Mas a outra questão que corre por fora no julgamento, ou seja, a hipótese de que o ministro Cezar Peluso não terá tempo para dar seus votos porque deverá se aposentar no começo de setembro, se junta a outros fatos que podem deslustrar o que vier a ser a decisão final.
As indefinições já começaram pelo procedimento definido pelo relator, que achou mais conveniente “fatiar” o processo, surpreendendo os advogados de defesa e instaurando um estado de volatilidade que, segundo analistas, pode prejudicar a incolumidade da sentença.
O outro fator de instabilidade é a especulação em torno do comportamento do ministro Peluso. A imprensa deu vasta divulgação à hipótese de que, tendo que se aposentar quando completar 70 anos, no dia 3 de setembro, o ministro não terá tempo de dar seu voto na maioria das “fatias” em que foi cortado o processo. Deixará provavelmente de julgar os réus mais importantes, como o ex-ministro José Dirceu. Até a última quarta-feira, os jornais apostavam que ele faria uma antecipação de seus votos, uma vez que, muito certamente, já teria uma opinião formada sobre tudo.
Acontece que a Justiça não pode funcionar com esse grau de subjetividade. O voto de cada ministro não se configura apenas pela leitura dos autos, mas amadurece no próprio debate que se segue às ponderações de cada um dos julgadores.
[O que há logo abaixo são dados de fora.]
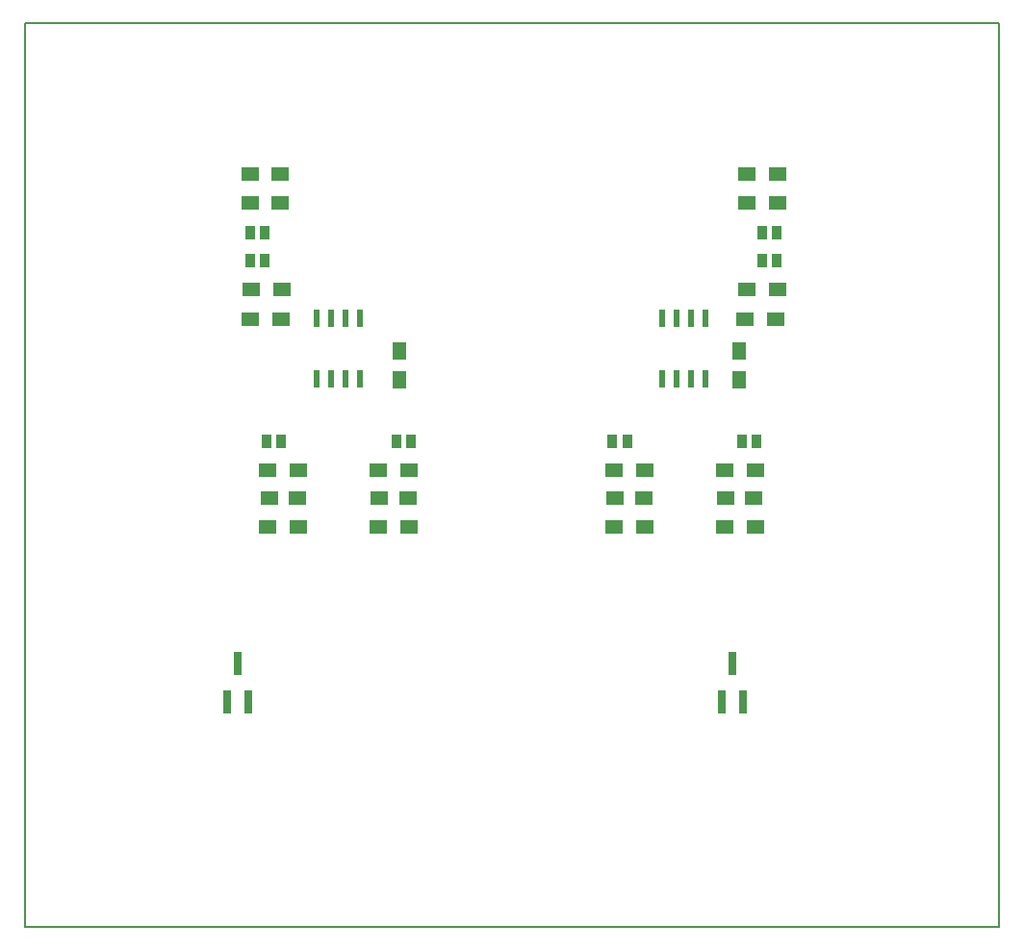
<source format=gbr>
G04 #@! TF.FileFunction,Paste,Top*
%FSLAX46Y46*%
G04 Gerber Fmt 4.6, Leading zero omitted, Abs format (unit mm)*
G04 Created by KiCad (PCBNEW 4.0.7-e2-6376~58~ubuntu16.04.1) date Tue Nov 20 12:23:16 2018*
%MOMM*%
%LPD*%
G01*
G04 APERTURE LIST*
%ADD10C,0.100000*%
%ADD11C,0.150000*%
%ADD12R,1.500000X1.300000*%
%ADD13R,1.500000X1.250000*%
%ADD14R,1.250000X1.500000*%
%ADD15R,0.970000X1.270000*%
%ADD16R,0.600000X1.550000*%
%ADD17R,0.700000X2.000000*%
G04 APERTURE END LIST*
D10*
D11*
X151500000Y-133950000D02*
X65800000Y-133950000D01*
X65800000Y-133950000D02*
X65800000Y-54395000D01*
X151500000Y-54395000D02*
X151500000Y-133950000D01*
X65800000Y-54395000D02*
X151500000Y-54395000D01*
D12*
X88300000Y-80450000D03*
X85600000Y-80450000D03*
X129250000Y-67650000D03*
X131950000Y-67650000D03*
X85650000Y-77850000D03*
X88350000Y-77850000D03*
X131950000Y-70250000D03*
X129250000Y-70250000D03*
D13*
X117700000Y-96250000D03*
X120200000Y-96250000D03*
X127400000Y-96250000D03*
X129900000Y-96250000D03*
X99450000Y-96250000D03*
X96950000Y-96250000D03*
X89750000Y-96250000D03*
X87250000Y-96250000D03*
D14*
X128600000Y-83300000D03*
X128600000Y-85800000D03*
X98700000Y-83300000D03*
X98700000Y-85800000D03*
D15*
X85560000Y-72850000D03*
X86840000Y-72850000D03*
X85560000Y-75350000D03*
X86840000Y-75350000D03*
X131900000Y-75350000D03*
X130620000Y-75350000D03*
X131900000Y-72850000D03*
X130620000Y-72850000D03*
X128860000Y-91250000D03*
X130140000Y-91250000D03*
X117460000Y-91250000D03*
X118740000Y-91250000D03*
X98460000Y-91250000D03*
X99740000Y-91250000D03*
X87060000Y-91250000D03*
X88340000Y-91250000D03*
D12*
X120300000Y-93750000D03*
X117600000Y-93750000D03*
X120300000Y-98750000D03*
X117600000Y-98750000D03*
X89850000Y-98750000D03*
X87150000Y-98750000D03*
X89850000Y-93750000D03*
X87150000Y-93750000D03*
X130000000Y-93750000D03*
X127300000Y-93750000D03*
X130000000Y-98750000D03*
X127300000Y-98750000D03*
X99550000Y-98750000D03*
X96850000Y-98750000D03*
X99550000Y-93750000D03*
X96850000Y-93750000D03*
D16*
X125605000Y-80350000D03*
X124335000Y-80350000D03*
X123065000Y-80350000D03*
X121795000Y-80350000D03*
X121795000Y-85750000D03*
X123065000Y-85750000D03*
X124335000Y-85750000D03*
X125605000Y-85750000D03*
X95205000Y-80350000D03*
X93935000Y-80350000D03*
X92665000Y-80350000D03*
X91395000Y-80350000D03*
X91395000Y-85750000D03*
X92665000Y-85750000D03*
X93935000Y-85750000D03*
X95205000Y-85750000D03*
D12*
X131950000Y-77850000D03*
X129250000Y-77850000D03*
X85550000Y-70250000D03*
X88250000Y-70250000D03*
X129150000Y-80450000D03*
X131850000Y-80450000D03*
X88250000Y-67650000D03*
X85550000Y-67650000D03*
D17*
X127050000Y-114200000D03*
X128950000Y-114200000D03*
X128000000Y-110800000D03*
X83550000Y-114200000D03*
X85450000Y-114200000D03*
X84500000Y-110800000D03*
M02*

</source>
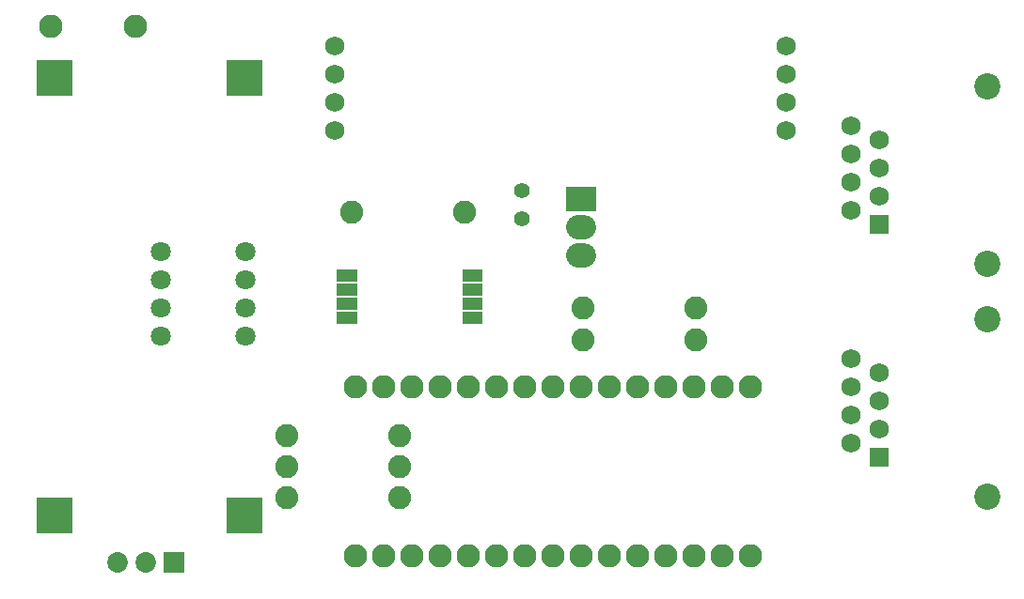
<source format=gbs>
G04 Layer: BottomSolderMaskLayer*
G04 EasyEDA v6.3.22, 2020-02-16T12:15:52--5:00*
G04 381979cff6bd47818e4e504fc6c237e0,2cc9782d1759487288c44a1c2d283d62,10*
G04 Gerber Generator version 0.2*
G04 Scale: 100 percent, Rotated: No, Reflected: No *
G04 Dimensions in millimeters *
G04 leading zeros omitted , absolute positions ,3 integer and 3 decimal *
%FSLAX33Y33*%
%MOMM*%
G90*
G71D02*

%ADD34C,2.203196*%
%ADD36C,2.103196*%
%ADD38C,1.854200*%
%ADD40C,1.397000*%
%ADD41C,2.082800*%
%ADD43C,2.108200*%
%ADD45C,1.803197*%
%ADD46R,1.727200X1.727200*%
%ADD47C,1.727200*%
%ADD48C,2.362200*%

%LPD*%
G54D34*
G01X55240Y30877D02*
G01X54741Y30877D01*
G01X55240Y33417D02*
G01X54741Y33417D01*
G36*
G01X23098Y5843D02*
G01X23098Y9049D01*
G01X26304Y9049D01*
G01X26304Y5843D01*
G01X23098Y5843D01*
G37*
G36*
G01X5953Y45340D02*
G01X5953Y48546D01*
G01X9159Y48546D01*
G01X9159Y45340D01*
G01X5953Y45340D01*
G37*
G36*
G01X5953Y5843D02*
G01X5953Y9049D01*
G01X9159Y9049D01*
G01X9159Y5843D01*
G01X5953Y5843D01*
G37*
G36*
G01X23098Y45340D02*
G01X23098Y48546D01*
G01X26304Y48546D01*
G01X26304Y45340D01*
G01X23098Y45340D01*
G37*
G54D36*
G01X34671Y19066D03*
G01X37211Y19066D03*
G01X39751Y19066D03*
G01X42291Y19066D03*
G01X44831Y19066D03*
G01X47371Y19066D03*
G01X49911Y19066D03*
G01X52451Y19066D03*
G01X54991Y19066D03*
G01X57531Y19066D03*
G01X60071Y19066D03*
G01X62611Y19066D03*
G01X65151Y19066D03*
G01X67691Y19066D03*
G01X70231Y19066D03*
G01X34671Y3826D03*
G01X37211Y3826D03*
G01X39751Y3826D03*
G01X42291Y3826D03*
G01X44831Y3826D03*
G01X47371Y3826D03*
G01X49911Y3826D03*
G01X52451Y3826D03*
G01X54991Y3826D03*
G01X57531Y3826D03*
G01X60071Y3826D03*
G01X62611Y3826D03*
G01X65151Y3826D03*
G01X67691Y3826D03*
G01X70231Y3826D03*
G36*
G01X17360Y2264D02*
G01X17360Y4119D01*
G01X19215Y4119D01*
G01X19215Y2264D01*
G01X17360Y2264D01*
G37*
G54D38*
G01X15748Y3191D03*
G01X13208Y3191D03*
G36*
G01X33007Y26006D02*
G01X33007Y27098D01*
G01X34810Y27098D01*
G01X34810Y26006D01*
G01X33007Y26006D01*
G37*
G36*
G01X33007Y24718D02*
G01X33007Y25810D01*
G01X34810Y25810D01*
G01X34810Y24718D01*
G01X33007Y24718D01*
G37*
G36*
G01X33007Y27299D02*
G01X33007Y28391D01*
G01X34810Y28391D01*
G01X34810Y27299D01*
G01X33007Y27299D01*
G37*
G36*
G01X33007Y28579D02*
G01X33007Y29671D01*
G01X34810Y29671D01*
G01X34810Y28579D01*
G01X33007Y28579D01*
G37*
G36*
G01X44310Y24718D02*
G01X44310Y25810D01*
G01X46113Y25810D01*
G01X46113Y24718D01*
G01X44310Y24718D01*
G37*
G36*
G01X44310Y26006D02*
G01X44310Y27098D01*
G01X46113Y27098D01*
G01X46113Y26006D01*
G01X44310Y26006D01*
G37*
G36*
G01X44310Y27299D02*
G01X44310Y28391D01*
G01X46113Y28391D01*
G01X46113Y27299D01*
G01X44310Y27299D01*
G37*
G36*
G01X44310Y28579D02*
G01X44310Y29671D01*
G01X46113Y29671D01*
G01X46113Y28579D01*
G01X44310Y28579D01*
G37*
G54D40*
G01X49657Y34179D03*
G01X49657Y36719D03*
G54D41*
G01X38608Y11827D03*
G01X28448Y11827D03*
G01X55118Y26178D03*
G01X65278Y26178D03*
G01X55118Y23257D03*
G01X65278Y23257D03*
G01X34290Y34814D03*
G01X44450Y34814D03*
G36*
G01X53639Y34855D02*
G01X53639Y37060D01*
G01X56342Y37060D01*
G01X56342Y34855D01*
G01X53639Y34855D01*
G37*
G01X38608Y9033D03*
G01X28448Y9033D03*
G01X28448Y14621D03*
G01X38608Y14621D03*
G54D43*
G01X7239Y51578D03*
G01X14859Y51578D03*
G54D45*
G01X24765Y31258D03*
G01X24765Y28718D03*
G01X24765Y26178D03*
G01X24765Y23638D03*
G01X17145Y23638D03*
G01X17145Y26178D03*
G01X17145Y28718D03*
G01X17145Y31258D03*
G54D46*
G01X81851Y33671D03*
G54D47*
G01X79311Y34941D03*
G01X81851Y36211D03*
G01X79311Y37481D03*
G01X81851Y38751D03*
G01X79311Y40021D03*
G01X81851Y41291D03*
G01X79311Y42561D03*
G54D48*
G01X91526Y30115D03*
G01X91526Y46117D03*
G54D46*
G01X81851Y12716D03*
G54D47*
G01X79311Y13986D03*
G01X81851Y15256D03*
G01X79311Y16526D03*
G01X81851Y17796D03*
G01X79311Y19066D03*
G01X81851Y20336D03*
G01X79311Y21606D03*
G54D48*
G01X91526Y9160D03*
G01X91526Y25162D03*
G54D47*
G01X32766Y42180D03*
G01X32766Y44720D03*
G01X32766Y47260D03*
G01X32766Y49800D03*
G01X73406Y42180D03*
G01X73406Y44720D03*
G01X73406Y47260D03*
G01X73406Y49800D03*
M00*
M02*

</source>
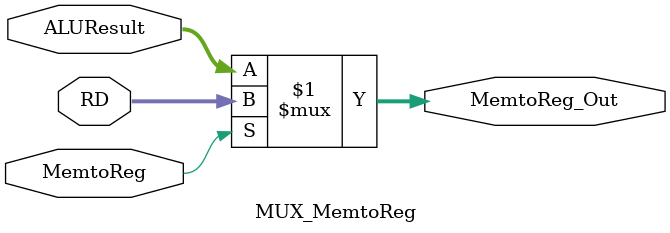
<source format=sv>
module MUX_MemtoReg(
input logic MemtoReg,
input logic [31:0] ALUResult,
input logic [31:0] RD,
output logic [31:0] MemtoReg_Out
);

assign MemtoReg_Out = MemtoReg ? RD : ALUResult; 

endmodule 
</source>
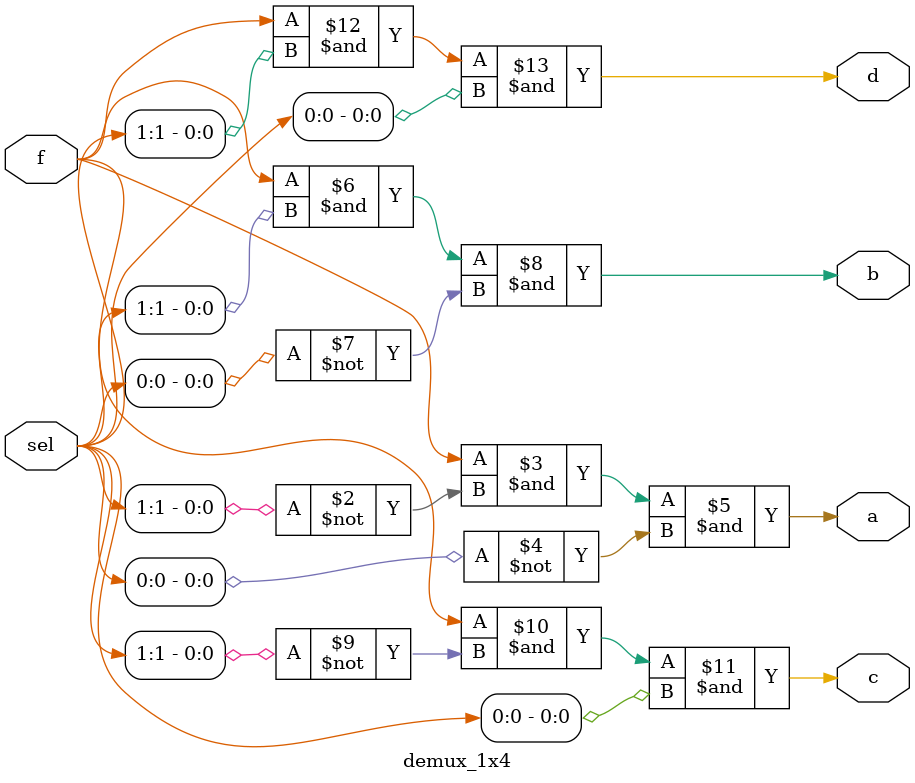
<source format=v>
module demux_1x4 (input f,
						input [1:0] sel,
						
						output reg a, b, c, d);
			  
always @ (f or sel) begin
	
	a = f & ~sel[1] & ~sel[0];
	b = f &  sel[1] & ~sel[0];
	c = f & ~sel[1] &  sel[0];
	d = f &  sel[1] &  sel[0];

end

endmodule	
			  
</source>
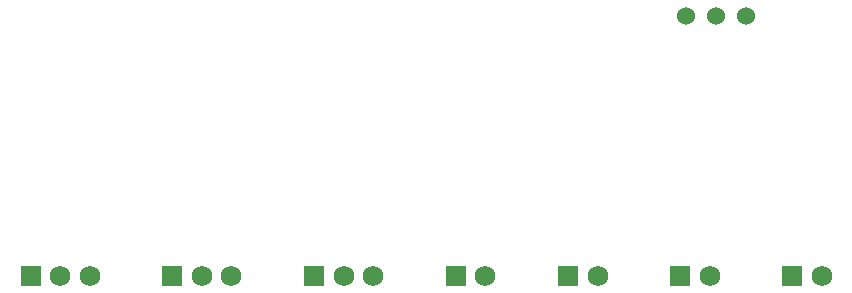
<source format=gbr>
G04 #@! TF.FileFunction,Soldermask,Bot*
%FSLAX46Y46*%
G04 Gerber Fmt 4.6, Leading zero omitted, Abs format (unit mm)*
G04 Created by KiCad (PCBNEW 4.0.7-e2-6376~58~ubuntu16.04.1) date Wed Dec 26 14:08:54 2018*
%MOMM*%
%LPD*%
G01*
G04 APERTURE LIST*
%ADD10C,0.100000*%
%ADD11C,1.524000*%
%ADD12R,1.750000X1.750000*%
%ADD13C,1.750000*%
G04 APERTURE END LIST*
D10*
D11*
X200460000Y-91000000D03*
X203000000Y-91000000D03*
X205540000Y-91000000D03*
D12*
X145000000Y-113000000D03*
D13*
X147500000Y-113000000D03*
X150000000Y-113000000D03*
D12*
X157000000Y-113000000D03*
D13*
X159500000Y-113000000D03*
X162000000Y-113000000D03*
D12*
X169000000Y-113000000D03*
D13*
X171500000Y-113000000D03*
X174000000Y-113000000D03*
D12*
X181000000Y-113000000D03*
D13*
X183500000Y-113000000D03*
D12*
X190500000Y-113000000D03*
D13*
X193000000Y-113000000D03*
D12*
X200000000Y-113000000D03*
D13*
X202500000Y-113000000D03*
D12*
X209500000Y-113000000D03*
D13*
X212000000Y-113000000D03*
M02*

</source>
A declaração de Cezar Peluso, por meio da assessoria de imprensa do STF, de que ainda não havia decidido se votaria apenas o que estivesse em pauta até o dia de se aposentar, ou se poderia antecipar alguns ou todos os votos, reduziu mas não eliminou as incertezas. E o comportamento da imprensa, ao dar curso a essas idas e vindas, não contribui para forjar na opinião do público um grau elevado de confiança na Suprema Corte.
Balanço final
As primeiras condenações encaminhadas pelo relator e o revisor, que apanham os operadores mais periféricos do caso, foram entendidas pelos jornais como um sinal de que o Tribunal, como um todo, irá seguir essa mesma interpretação.
No entanto, a expectativa maior, tanto da imprensa quanto da sociedade, gira em torno de outros personagens e da hipótese de que as ações de Marcos Valério e seus parceiros operacionais estavam relacionadas a um amplo esquema de compra de votos no Congresso Nacional, mediante o pagamento mensal de propinas a parlamentares.
Esse é o roteiro desenhado pela imprensa desde os primeiros momentos do escândalo. No entanto, assim como a sintonia entre relator e revisor surpreendeu festivamente a imprensa, tudo pode ser diferente na reta final.
As decisões que se seguirão nos votos dos ministros da Suprema Corte poderão coincidir com a versão construída pelos jornais para os fatos. Mas, se ao final do julgamento, o STF concluir que não houve um “mensalão”, mas um episódio recorrente de desvio nas práticas de financiamento de campanha, uma das duas instituições terá perdido alguma credibilidade: a imprensa ou a Justiça. Ou ambas.